We started our trip in the crazy city of Hanoi. There were so many people, motorbikes and traffic! We stayed outside the city at the JW Marriott. Now, in the US this may seem like a fairly expensive hotel, but in Vietnam, it was very reasonably priced. There were many other boutique hotels downtown, but we were more comfortable staying here.
I travel in a manual wheelchair mostly so it is easy to take in and out of cars. We took taxis to most places around the city. It’s important that you have the address of your destination written down. While many people speak English, we found that it was hard to communicate directions verbally. Have a map and circle where you’re going! We didn’t necessarily need an accessible taxi because I could transfer. The cab drivers were very helpful with my chair also.

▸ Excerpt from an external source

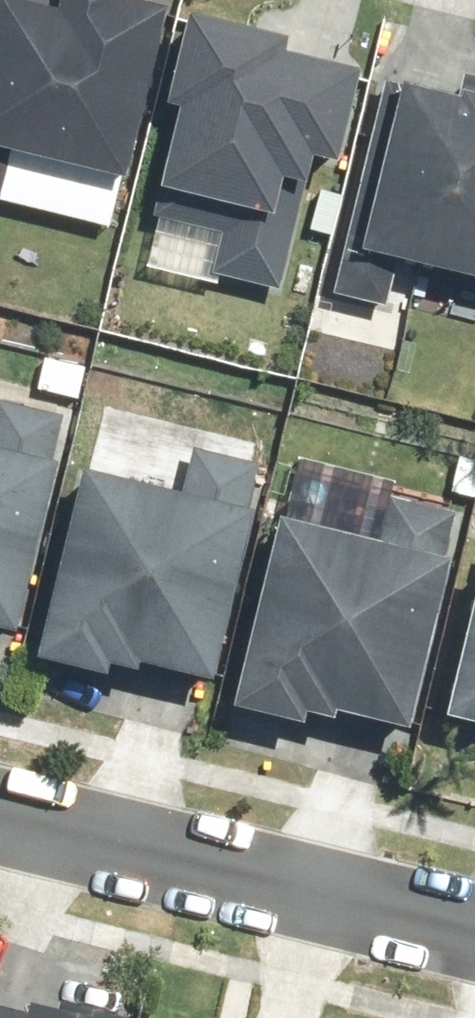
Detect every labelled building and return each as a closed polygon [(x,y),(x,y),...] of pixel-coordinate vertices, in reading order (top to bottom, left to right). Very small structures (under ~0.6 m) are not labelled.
[(174,2),(167,0),(0,0),(0,200),(4,201),(16,147),(133,175),(174,2)] [(295,32),(196,8),(174,100),(185,103),(166,184),(232,200),(215,271),(286,288),(319,152),(345,158),(368,64),(292,45),(295,32)] [(468,70),(464,90),(394,73),(338,295),(392,308),(405,256),(474,273),(474,72),(468,70)] [(69,412),(0,397),(0,623),(25,628),(62,458),(59,458),(69,412)] [(186,485),(88,464),(45,657),(116,672),(118,660),(147,667),(148,659),(221,675),(259,505),(254,504),(264,460),(195,445),(186,485)] [(385,534),(288,513),(246,704),(313,719),(315,709),(343,715),(344,710),(418,726),(456,554),(451,553),(461,508),(394,494),(385,534)] [(452,712),(474,718),(474,620),(452,712)] [(133,1011),(66,995),(64,1003),(37,997),(35,1007),(0,999),(0,1017),(131,1017),(133,1011)]
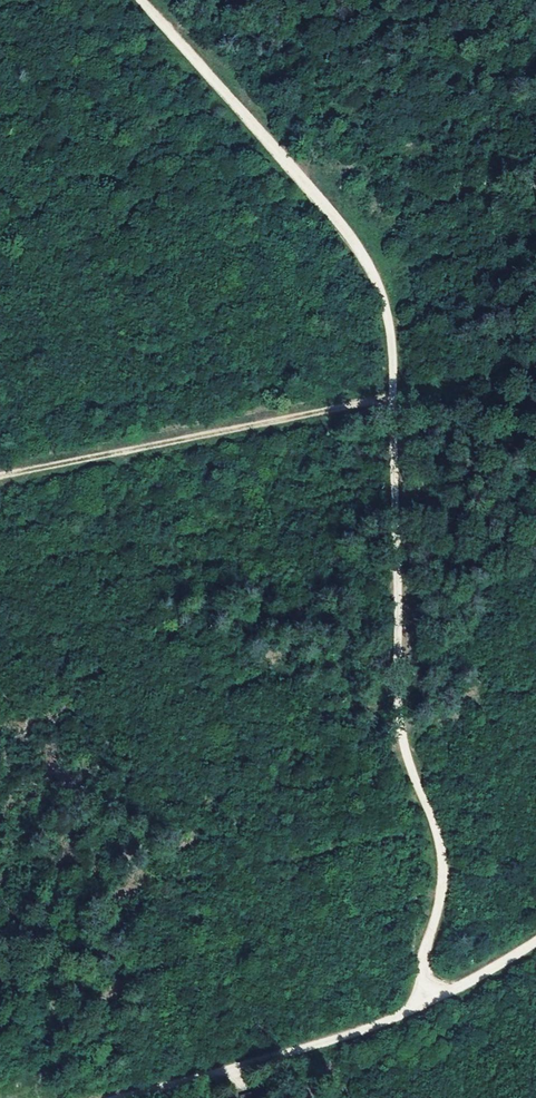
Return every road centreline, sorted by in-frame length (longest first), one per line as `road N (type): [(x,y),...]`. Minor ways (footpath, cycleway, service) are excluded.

Downtown Hanoi consists of many side streets and small alleys filled with shops and marketplaces. Of course, because people drive motorbikes, they also park them right on the sidewalk. Most sidewalks are not really clear. This gave us no other option than to walk in the street. This was pretty terrifying, but if you just go with the flow people will go around you. Tons of people walk in the street. I can’t think of one shop or store that didn’t have at least one step. Being in a manual chair allowed me to pop up on the curb and explore more freely. Again, people were so helpful and of course always willing to bring out items that I might want to buy.
We took two side trips that required travel on a bus. They did not have an accessible bus, but only the 15-passenger van. I was able to manage my way into the bus and folded my wheelchair in the back.
My favorite trip was to Halong bay! We took an overnight boat that cruised through the Bay of Limestone Mountains. Our ship was part of the Paradise Cruises fleet. I probably emailed 30 different companies with little luck on finding a boat with anything close to an elevator. I finally said oh well, if I have to I’ll crawl up the stairs. I’m a bit stubborn when I really want to do something. The boat we took had 3 floors, with balconies and gorgeous rooms. The staff insisted they carry me up and down every time I requested – so it worked out really well.
Intercontinental Air Travel: To Hoi An
The second city we visited was Hoi An. This was on the coast and further south, so we had to fly. Although I can transfer easily I can’t walk. I always need an aisle chair to get on and off a plane. It was obvious that the local airports were not used to individuals in wheelchairs traveling. They did have a lift to and from the plane, but I had to sit in the back row and transfer by myself. They also didn’t seem to have an aisle chair. They didn’t seem to understand why I could walk short distances. On budget airlines, flight attendants didn’t know hardly any English.
We arrived safely and took a taxi to the hotel. I recommend staying downtown Hoi An because it is along a river. Many streets are closed to cars and traffic, making it a nice walking city. Limited accessible entrances, but plenty to see on the streets without always going inside.
Vietnam Travel Tips
- A manual chair is needed for the easiest travel
- Have a travel buddy
- Know keywords for your condition or disability (like “I can’t walk”). This will help people realize what kind of help you may need.
- Be prepared to be stared at. During my time in Vietnam, I saw one person in wheelchair. I was an odd site for them, but people were very kind and considerate.
Just want to add that most of the museums in Hanoi are accessible, even if the staff are not always aware of it.
Great tip! Thank you.
Thank you for the info.
What would be an option of transportation for wheelchair users who aren’t able to transfer? Is there any accessible taxi or rental car?